A partir del 22-D habrán de hacer autocrítica aquellos a quienes corresponda. Los secesionistas en parte ya la han hecho con sus rectificaciones, sinceras o no, su declaración «simbólica» de independencia y su cobardía. Pero ha habido aspectos que deben valorarse. Coinciden los analistas en que «la posición mayoritaria de la sociedad española no se ha hecho oír suficientemente en los medios internacionales»; hubo autoridad que pidió perdón por la acción de las fuerzas de seguridad del Estado que actuaban como policía judicial; se primó evitar una imagen, sin duda indeseada, sobre el derecho de movilidad de miles de ciudadanos en una huelga política declarada ilegal; se produjeron declaraciones oficiales contradictorias desmentidas por la realidad… Una situación como la que los españoles hemos vivido precisa ciertas reflexiones beneficiosas de cara al futuro, partiendo del acierto de Rajoy y del éxito indudable de la aplicación del 155, que no es sino un artículo más de la Constitución aunque, por su singularidad y novedad, lo hayamos sacralizado.
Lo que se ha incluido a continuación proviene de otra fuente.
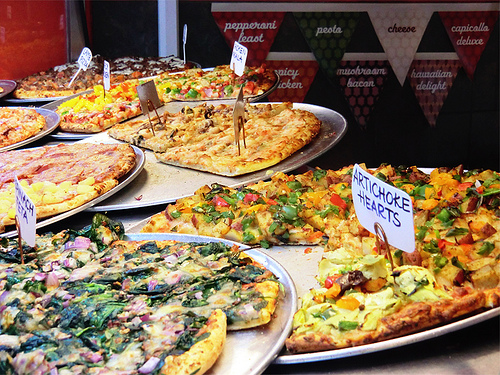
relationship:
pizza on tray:
[105, 111, 308, 233] [59, 101, 346, 214]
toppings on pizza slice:
[4, 175, 89, 216] [1, 174, 117, 231]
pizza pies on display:
[0, 55, 496, 374] [2, 51, 481, 370]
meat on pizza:
[31, 70, 91, 86] [2, 223, 283, 374]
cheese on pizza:
[21, 49, 183, 97] [2, 223, 283, 374]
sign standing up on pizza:
[350, 169, 412, 254] [163, 159, 499, 355]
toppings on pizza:
[197, 183, 312, 248] [184, 179, 471, 247]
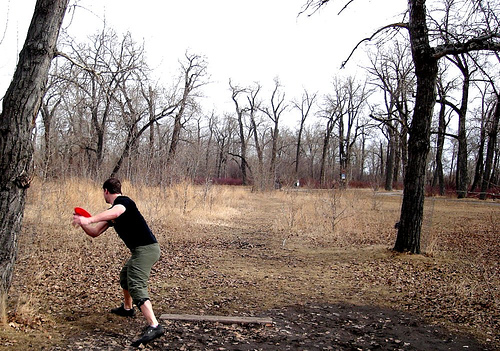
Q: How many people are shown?
A: One.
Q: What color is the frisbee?
A: Red.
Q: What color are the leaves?
A: Brown.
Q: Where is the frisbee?
A: In man's hands.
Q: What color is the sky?
A: Gray.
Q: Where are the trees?
A: In leaves.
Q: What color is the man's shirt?
A: Black.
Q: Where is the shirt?
A: On man.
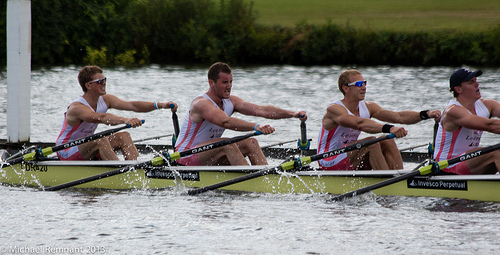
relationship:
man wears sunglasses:
[318, 69, 440, 177] [346, 79, 367, 86]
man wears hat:
[432, 67, 499, 174] [444, 63, 484, 88]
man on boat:
[55, 64, 179, 160] [2, 138, 499, 202]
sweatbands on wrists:
[378, 116, 398, 134] [340, 75, 430, 149]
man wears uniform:
[171, 62, 308, 167] [175, 95, 234, 164]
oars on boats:
[19, 95, 495, 210] [10, 138, 492, 210]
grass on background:
[292, 1, 384, 31] [4, 1, 498, 27]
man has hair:
[51, 74, 148, 154] [72, 60, 105, 84]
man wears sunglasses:
[55, 64, 179, 160] [86, 74, 109, 86]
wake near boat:
[1, 181, 379, 211] [2, 138, 499, 202]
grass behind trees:
[213, 1, 499, 34] [31, 0, 258, 65]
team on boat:
[57, 61, 499, 190] [2, 138, 499, 202]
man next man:
[432, 67, 499, 174] [316, 69, 442, 171]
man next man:
[316, 69, 442, 171] [173, 61, 305, 164]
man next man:
[173, 61, 305, 164] [55, 64, 179, 160]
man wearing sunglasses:
[55, 64, 179, 160] [86, 77, 108, 86]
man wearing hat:
[430, 67, 499, 175] [448, 65, 472, 85]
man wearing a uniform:
[55, 64, 179, 160] [54, 96, 111, 162]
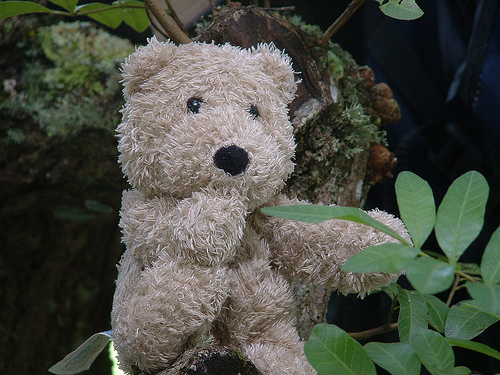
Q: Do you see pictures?
A: No, there are no pictures.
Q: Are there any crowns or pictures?
A: No, there are no pictures or crowns.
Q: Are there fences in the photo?
A: No, there are no fences.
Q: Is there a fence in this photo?
A: No, there are no fences.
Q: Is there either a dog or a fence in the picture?
A: No, there are no fences or dogs.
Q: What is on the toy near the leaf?
A: The tag is on the stuffed animal.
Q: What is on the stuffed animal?
A: The tag is on the stuffed animal.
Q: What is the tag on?
A: The tag is on the stuffed animal.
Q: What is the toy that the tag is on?
A: The toy is a stuffed animal.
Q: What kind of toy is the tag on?
A: The tag is on the stuffed animal.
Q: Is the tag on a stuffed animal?
A: Yes, the tag is on a stuffed animal.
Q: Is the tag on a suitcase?
A: No, the tag is on a stuffed animal.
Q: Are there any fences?
A: No, there are no fences.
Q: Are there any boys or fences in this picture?
A: No, there are no fences or boys.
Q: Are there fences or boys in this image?
A: No, there are no fences or boys.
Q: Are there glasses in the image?
A: No, there are no glasses.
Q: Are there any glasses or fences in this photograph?
A: No, there are no glasses or fences.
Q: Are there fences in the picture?
A: No, there are no fences.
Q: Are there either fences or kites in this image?
A: No, there are no fences or kites.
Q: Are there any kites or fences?
A: No, there are no fences or kites.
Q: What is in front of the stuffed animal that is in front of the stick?
A: The leaf is in front of the stuffed animal.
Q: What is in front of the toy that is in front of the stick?
A: The leaf is in front of the stuffed animal.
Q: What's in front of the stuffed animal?
A: The leaf is in front of the stuffed animal.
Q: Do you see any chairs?
A: No, there are no chairs.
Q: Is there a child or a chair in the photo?
A: No, there are no chairs or children.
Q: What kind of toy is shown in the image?
A: The toy is a stuffed animal.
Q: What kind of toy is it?
A: The toy is a stuffed animal.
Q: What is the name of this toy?
A: That is a stuffed animal.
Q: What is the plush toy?
A: The toy is a stuffed animal.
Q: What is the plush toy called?
A: The toy is a stuffed animal.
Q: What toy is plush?
A: The toy is a stuffed animal.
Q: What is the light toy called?
A: The toy is a stuffed animal.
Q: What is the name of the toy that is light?
A: The toy is a stuffed animal.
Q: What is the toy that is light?
A: The toy is a stuffed animal.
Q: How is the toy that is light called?
A: The toy is a stuffed animal.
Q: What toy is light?
A: The toy is a stuffed animal.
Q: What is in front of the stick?
A: The stuffed animal is in front of the stick.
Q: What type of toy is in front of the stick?
A: The toy is a stuffed animal.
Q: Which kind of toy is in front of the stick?
A: The toy is a stuffed animal.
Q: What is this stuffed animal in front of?
A: The stuffed animal is in front of the stick.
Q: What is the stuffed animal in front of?
A: The stuffed animal is in front of the stick.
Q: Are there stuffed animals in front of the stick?
A: Yes, there is a stuffed animal in front of the stick.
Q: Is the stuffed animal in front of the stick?
A: Yes, the stuffed animal is in front of the stick.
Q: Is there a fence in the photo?
A: No, there are no fences.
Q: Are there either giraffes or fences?
A: No, there are no fences or giraffes.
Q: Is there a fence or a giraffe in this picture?
A: No, there are no fences or giraffes.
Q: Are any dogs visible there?
A: No, there are no dogs.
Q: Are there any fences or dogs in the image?
A: No, there are no dogs or fences.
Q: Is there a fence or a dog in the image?
A: No, there are no dogs or fences.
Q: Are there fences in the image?
A: No, there are no fences.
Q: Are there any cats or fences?
A: No, there are no fences or cats.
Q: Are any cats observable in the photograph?
A: No, there are no cats.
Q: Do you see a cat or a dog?
A: No, there are no cats or dogs.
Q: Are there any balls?
A: No, there are no balls.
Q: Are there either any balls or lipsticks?
A: No, there are no balls or lipsticks.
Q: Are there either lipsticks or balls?
A: No, there are no balls or lipsticks.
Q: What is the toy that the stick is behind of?
A: The toy is a stuffed animal.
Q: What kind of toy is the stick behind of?
A: The stick is behind the stuffed animal.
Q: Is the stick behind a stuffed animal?
A: Yes, the stick is behind a stuffed animal.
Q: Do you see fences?
A: No, there are no fences.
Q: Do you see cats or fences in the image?
A: No, there are no fences or cats.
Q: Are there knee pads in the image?
A: No, there are no knee pads.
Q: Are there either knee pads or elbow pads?
A: No, there are no knee pads or elbow pads.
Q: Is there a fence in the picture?
A: No, there are no fences.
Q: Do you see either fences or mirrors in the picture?
A: No, there are no fences or mirrors.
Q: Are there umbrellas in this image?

No debemos olvidar que el problema catalán se recrudeció, creando frustración, por los criterios del Tribunal Constitucional sobre el Estatuto de 2006. De ello no es responsable, como se ha repetido, quién presentó el recurso de inconstitucionalidad sino quien alentó con inconsciencia y ceguera política aquel texto infumable: José Luis Rodríguez Zapatero.